Only the attractive inverse cube field is involved.

PeroK
Science Advisor
Homework Helper
Gold Member
$$F(r) = \frac{A^2}{mr^2} \Big( \frac{-\alpha^2 }{r} - \frac{1}{r}\Big)$$

$$\frac{d^2}{d \theta^2} \Big(\frac{1}{r}\Big) = \frac{-\alpha^2 }{ke^{\alpha \theta}}$$

$$F(r) = \frac{A^2}{mr^2} \Big( -\frac{d^2}{d \theta^2} \Big(\frac{1}{r}\Big) - \frac{1}{r}\Big)$$
Just an observation. It looks odd to me that you leave expressions in the form that you do. Maybe it's just style, but I would have written:
$$F(r) = \frac{A^2}{mr^2} \Big( \frac{-\alpha^2 }{r} - \frac{1}{r}\Big) = -\frac{A^2}{mr^3}(\alpha^2 +1)$$
$$\frac{d^2}{d \theta^2} \Big(\frac{1}{r}\Big) = \frac{-\alpha^2 }{ke^{\alpha \theta}} = -\frac{\alpha^2 }{r}$$
$$F(r) = \frac{A^2}{mr^2} \Big( -\frac{d^2}{d \theta^2} \Big(\frac{1}{r}\Big) - \frac{1}{r}\Big) = -\frac{A^2}{mr^3}(\alpha^2 +1)$$

It's almost like you switch off one step before the end. It's a minor point, perhaps.

vanhees71
Science Advisor
Gold Member
2019 Award
I think the issue is a bit overcomplicated in this thread. The point is that you have given the trajectory in terms of $r=r(\theta)$. You don't care about how the trajectory is run through as a function of time. The two "homework equations" are all you really need.

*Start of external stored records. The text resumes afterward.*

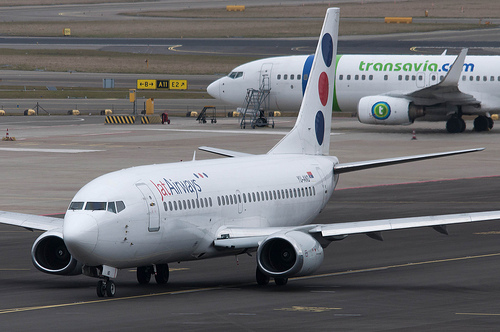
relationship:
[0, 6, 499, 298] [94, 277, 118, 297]
airplane on gear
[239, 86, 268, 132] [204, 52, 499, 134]
ladder to plane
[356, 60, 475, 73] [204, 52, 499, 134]
writing on plane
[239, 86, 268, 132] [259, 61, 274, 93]
ladder to door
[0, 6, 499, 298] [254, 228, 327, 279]
airplane has engine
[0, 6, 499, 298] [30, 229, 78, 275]
airplane has engine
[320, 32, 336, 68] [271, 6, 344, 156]
dot on tail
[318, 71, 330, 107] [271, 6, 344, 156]
dot on tail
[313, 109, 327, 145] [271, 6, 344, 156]
dot on tail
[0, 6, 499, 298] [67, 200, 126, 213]
airplane has windshield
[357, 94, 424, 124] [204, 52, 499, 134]
engine of plane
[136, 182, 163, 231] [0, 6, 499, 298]
door of airplane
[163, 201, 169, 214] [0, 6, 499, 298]
window on airplane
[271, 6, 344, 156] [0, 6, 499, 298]
tail of airplane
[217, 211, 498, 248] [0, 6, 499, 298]
wing of airplane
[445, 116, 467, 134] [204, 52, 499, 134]
wheel of plane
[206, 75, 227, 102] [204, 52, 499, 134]
nose of plane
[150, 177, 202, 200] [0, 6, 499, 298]
writing on airplane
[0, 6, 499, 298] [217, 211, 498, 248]
airplane has wing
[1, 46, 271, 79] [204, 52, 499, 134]
ground behind plane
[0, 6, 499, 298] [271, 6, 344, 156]
airplane has tail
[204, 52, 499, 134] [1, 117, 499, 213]
plane on tarmac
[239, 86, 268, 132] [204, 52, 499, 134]
ladder by plane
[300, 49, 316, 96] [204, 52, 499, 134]
stripe around plane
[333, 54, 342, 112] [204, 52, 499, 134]
stripe around plane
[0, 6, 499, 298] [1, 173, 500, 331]
airplane on runway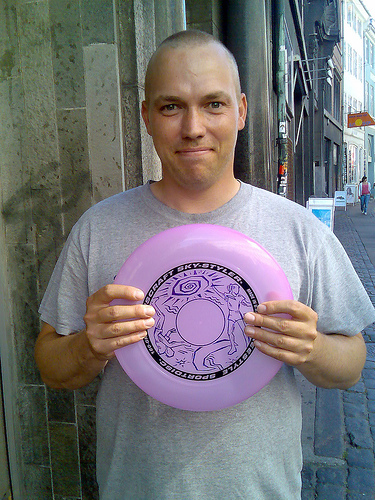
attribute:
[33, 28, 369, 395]
man — smiling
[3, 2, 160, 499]
wall — to left of man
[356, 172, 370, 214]
woman — walking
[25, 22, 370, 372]
man — nearly bald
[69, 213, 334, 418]
frisbee — pink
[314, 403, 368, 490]
fridge — brick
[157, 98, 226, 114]
eyes — green-brown, sparkly, happy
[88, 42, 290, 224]
face — happy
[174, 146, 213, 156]
lips — pressed, smiley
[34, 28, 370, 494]
man — happy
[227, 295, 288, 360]
nails — for fingers, manicured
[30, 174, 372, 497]
shirt — a tee, grey, pink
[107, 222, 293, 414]
frisbee — purple, pink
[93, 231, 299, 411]
frisbee — purple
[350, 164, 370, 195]
woman — dark haired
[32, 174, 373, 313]
gray shirt — a tee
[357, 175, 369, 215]
person — walking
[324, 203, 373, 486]
sidewalk — brick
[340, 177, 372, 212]
jacket — white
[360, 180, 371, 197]
shirt — pink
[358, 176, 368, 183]
hair — dark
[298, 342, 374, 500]
sidewalk — black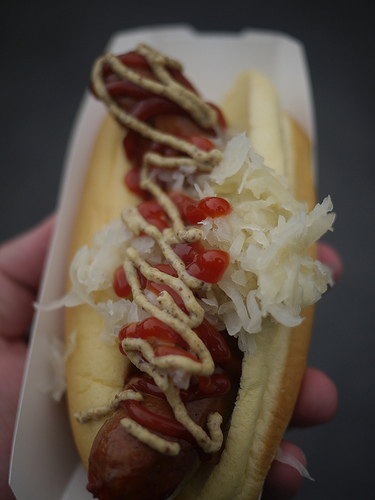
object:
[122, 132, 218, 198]
ketchup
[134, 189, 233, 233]
ketchup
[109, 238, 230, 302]
ketchup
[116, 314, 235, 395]
ketchup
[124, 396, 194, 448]
ketchup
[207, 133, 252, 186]
sauerkraut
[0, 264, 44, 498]
palm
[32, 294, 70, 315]
sauerkraut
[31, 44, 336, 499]
hot dog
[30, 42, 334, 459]
toppings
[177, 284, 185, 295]
condiments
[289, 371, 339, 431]
finger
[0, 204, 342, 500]
hand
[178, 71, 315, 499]
bun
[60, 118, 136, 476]
bun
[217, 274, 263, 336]
saurkraut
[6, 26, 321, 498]
box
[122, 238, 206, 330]
mustard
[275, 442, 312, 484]
sauerkraut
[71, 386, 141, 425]
mustard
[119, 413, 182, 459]
line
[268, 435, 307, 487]
finger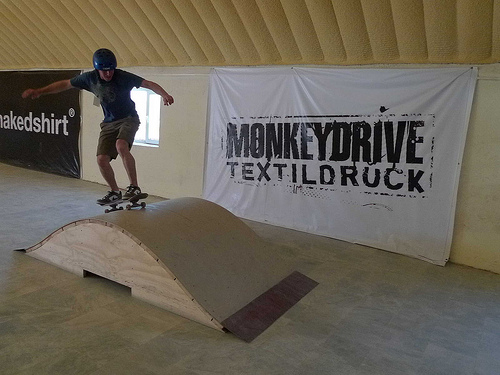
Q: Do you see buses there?
A: No, there are no buses.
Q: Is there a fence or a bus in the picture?
A: No, there are no buses or fences.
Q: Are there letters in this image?
A: Yes, there are letters.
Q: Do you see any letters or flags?
A: Yes, there are letters.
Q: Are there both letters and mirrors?
A: No, there are letters but no mirrors.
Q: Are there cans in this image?
A: No, there are no cans.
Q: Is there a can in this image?
A: No, there are no cans.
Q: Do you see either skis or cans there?
A: No, there are no cans or skis.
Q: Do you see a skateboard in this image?
A: Yes, there is a skateboard.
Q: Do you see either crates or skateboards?
A: Yes, there is a skateboard.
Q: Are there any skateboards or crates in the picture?
A: Yes, there is a skateboard.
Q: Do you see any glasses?
A: No, there are no glasses.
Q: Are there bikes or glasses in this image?
A: No, there are no glasses or bikes.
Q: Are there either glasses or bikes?
A: No, there are no glasses or bikes.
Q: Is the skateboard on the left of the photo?
A: Yes, the skateboard is on the left of the image.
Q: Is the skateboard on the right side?
A: No, the skateboard is on the left of the image.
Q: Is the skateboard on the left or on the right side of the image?
A: The skateboard is on the left of the image.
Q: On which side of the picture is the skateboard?
A: The skateboard is on the left of the image.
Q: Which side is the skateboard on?
A: The skateboard is on the left of the image.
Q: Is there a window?
A: Yes, there is a window.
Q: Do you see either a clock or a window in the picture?
A: Yes, there is a window.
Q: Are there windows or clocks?
A: Yes, there is a window.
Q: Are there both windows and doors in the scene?
A: No, there is a window but no doors.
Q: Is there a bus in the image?
A: No, there are no buses.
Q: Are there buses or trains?
A: No, there are no buses or trains.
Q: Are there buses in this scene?
A: No, there are no buses.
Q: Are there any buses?
A: No, there are no buses.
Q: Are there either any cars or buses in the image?
A: No, there are no buses or cars.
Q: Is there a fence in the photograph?
A: No, there are no fences.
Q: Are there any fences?
A: No, there are no fences.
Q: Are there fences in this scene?
A: No, there are no fences.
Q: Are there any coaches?
A: No, there are no coaches.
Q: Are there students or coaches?
A: No, there are no coaches or students.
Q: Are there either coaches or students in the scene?
A: No, there are no coaches or students.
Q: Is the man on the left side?
A: Yes, the man is on the left of the image.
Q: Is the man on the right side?
A: No, the man is on the left of the image.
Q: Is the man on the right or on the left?
A: The man is on the left of the image.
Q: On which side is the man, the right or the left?
A: The man is on the left of the image.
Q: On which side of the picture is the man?
A: The man is on the left of the image.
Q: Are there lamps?
A: No, there are no lamps.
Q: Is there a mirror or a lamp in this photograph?
A: No, there are no lamps or mirrors.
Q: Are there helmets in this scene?
A: Yes, there is a helmet.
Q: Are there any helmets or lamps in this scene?
A: Yes, there is a helmet.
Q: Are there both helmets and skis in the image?
A: No, there is a helmet but no skis.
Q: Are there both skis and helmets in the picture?
A: No, there is a helmet but no skis.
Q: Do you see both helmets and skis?
A: No, there is a helmet but no skis.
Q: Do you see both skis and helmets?
A: No, there is a helmet but no skis.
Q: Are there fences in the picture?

The 2nd equation is nothing else than angular-momentum conservation, i.e., you can integrate it to
$$r^2 \dot{\theta}=\ell=\text{const}. \quad (*)$$
Then you introduce the central potential
$$V(r)=-\int \mathrm{d} r F(r)$$
and use the energy-conservation law,
$$\frac{m}{2} \dot{\vec{x}}^2 + V(r)=E=\text{const},$$
which reads in polar coordinates
$$\frac{m}{2} (\dot{r}^2 + r^2 \dot{\theta}^2)+V(r)=E. \qquad (**)$$
Now you can eliminate $\dot{\theta}$, using (*) and get a differential equation for $\mathrm{d}r/\mathrm{d} \theta=\dot{r}/\dot{\theta}$ from (**), which lets you derive $V(r)$ from the given solution $r=r(\theta)$.

Thank you for your post vanhees71! :)

You don't care about how the trajectory is run through as a function of time.
But note that $a)$ is asking for $r(t)$ and $\theta (t)$.

vanhees71
Science Advisor
Gold Member
2019 Award
Sure, but this you can address easier as soon has you have found $F(r)$ or $V(r)$ ;-).

PeroK
Science Advisor
Homework Helper
Gold Member
I think the issue is a bit overcomplicated in this thread. The point is that you have given the trajectory in terms of $r=r(\theta)$. You don't care about how the trajectory is run through as a function of time.
Part a) in the OP asked for the trajectory as a function of time!

vanhees71
Science Advisor
Gold Member
2019 Award
Yes, and this you get after you've found $V(r)$ by solving the equation of motion for $r$.